SerpAPI Loader
This guide shows how to use SerpAPI with LangChain to load web search results.
Overview
SerpAPI is a real-time API that provides access to search results from various search engines. It is commonly used for tasks like competitor analysis and rank tracking. It empowers businesses to scrape, extract, and make sense of data from all search engines' result pages.

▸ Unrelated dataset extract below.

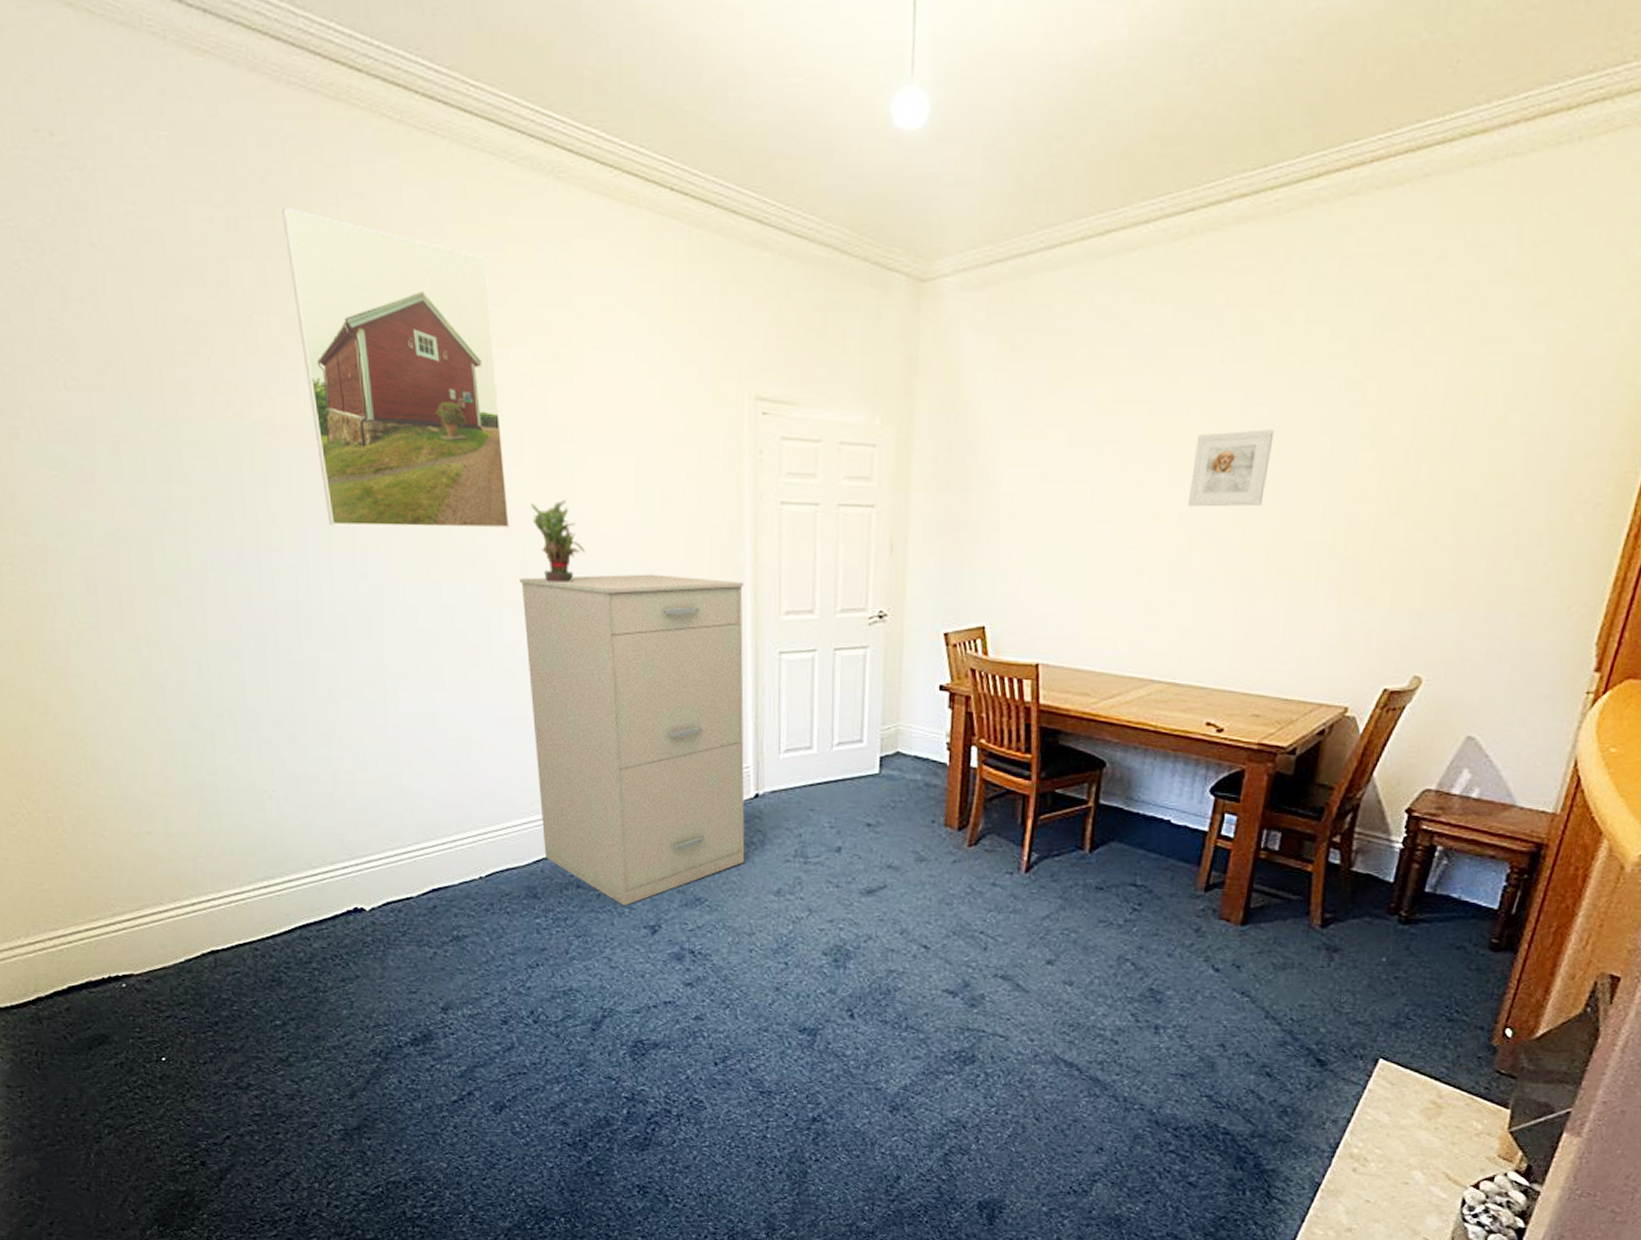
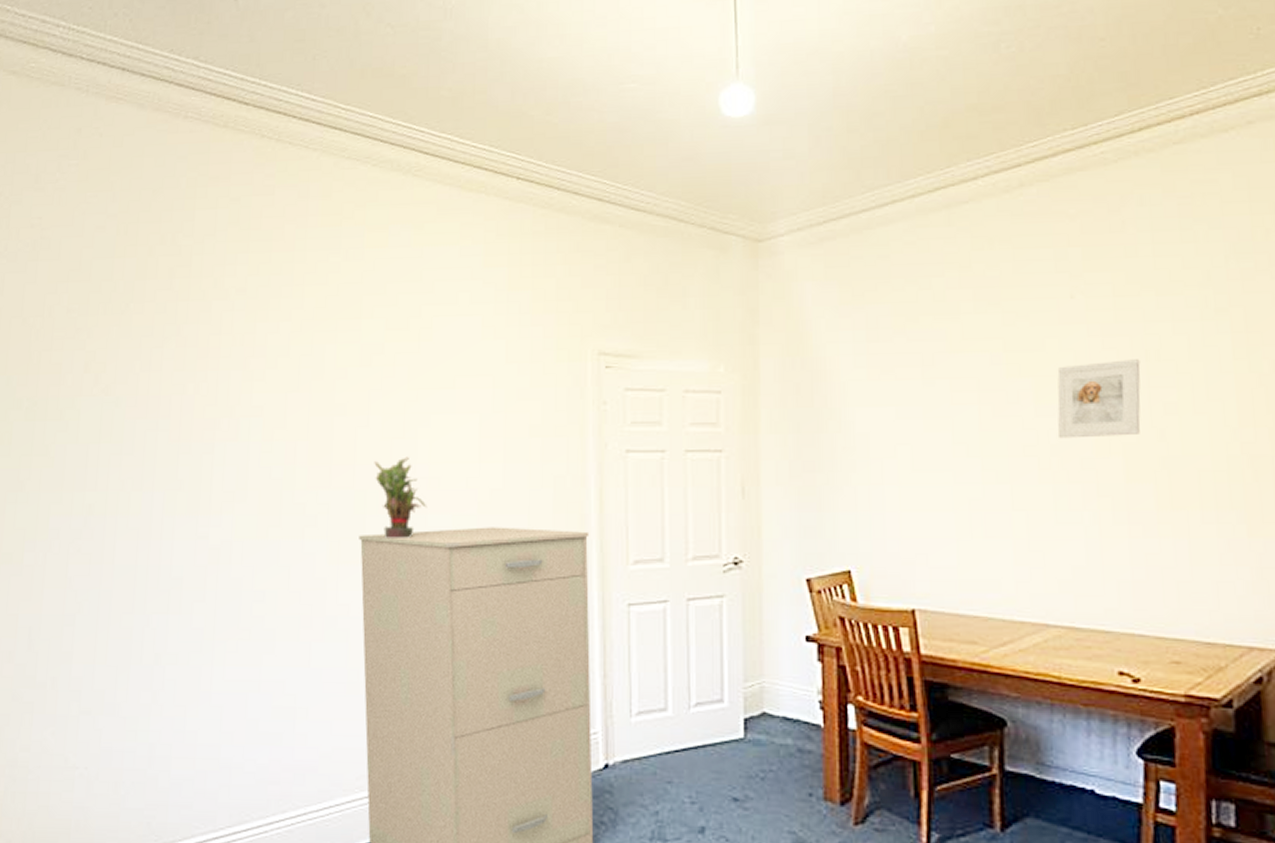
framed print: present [282,206,509,529] -> none [167,213,353,489]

This guide shows how to load web search results using the SerpAPILoader
in LangChain. The SerpAPILoader
simplifies the process of loading and processing web search results from SerpAPI.
Setup
You'll need to sign up and retrieve your SerpAPI API key.
Usage
Here's an example of how to use the SerpAPILoader
:
import { OpenAI } from "langchain/llms/openai";
import { RetrievalQAChain } from "langchain/chains";
import { MemoryVectorStore } from "langchain/vectorstores/memory";
import { OpenAIEmbeddings } from "langchain/embeddings/openai";
import { SerpAPILoader } from "langchain/document_loaders/web/serpapi";
// Initialize the necessary components
const llm = new OpenAI();
const embeddings = new OpenAIEmbeddings();
const apiKey = "Your SerpAPI API key";
// Define your question and query
const question = "Your question here";
const query = "Your query here";
// Use SerpAPILoader to load web search results
const loader = new SerpAPILoader({ q: query, apiKey });
const docs = await loader.load();
// Use MemoryVectorStore to store the loaded documents in memory
const vectorStore = await MemoryVectorStore.fromDocuments(docs, embeddings);
// Use RetrievalQAChain to retrieve documents and answer the question
const chain = RetrievalQAChain.fromLLM(llm, vectorStore.asRetriever());
const answer = await chain.call({ query: question });
console.log(answer.text);
API Reference:
- OpenAI from
langchain/llms/openai
- RetrievalQAChain from
langchain/chains
- MemoryVectorStore from
langchain/vectorstores/memory
- OpenAIEmbeddings from
langchain/embeddings/openai
- SerpAPILoader from
langchain/document_loaders/web/serpapi
In this example, the SerpAPILoader
is used to load web search results, which are then stored in memory using MemoryVectorStore
. The RetrievalQAChain
is then used to retrieve the most relevant documents from the memory and answer the question based on these documents. This demonstrates how the SerpAPILoader
can streamline the process of loading and processing web search results.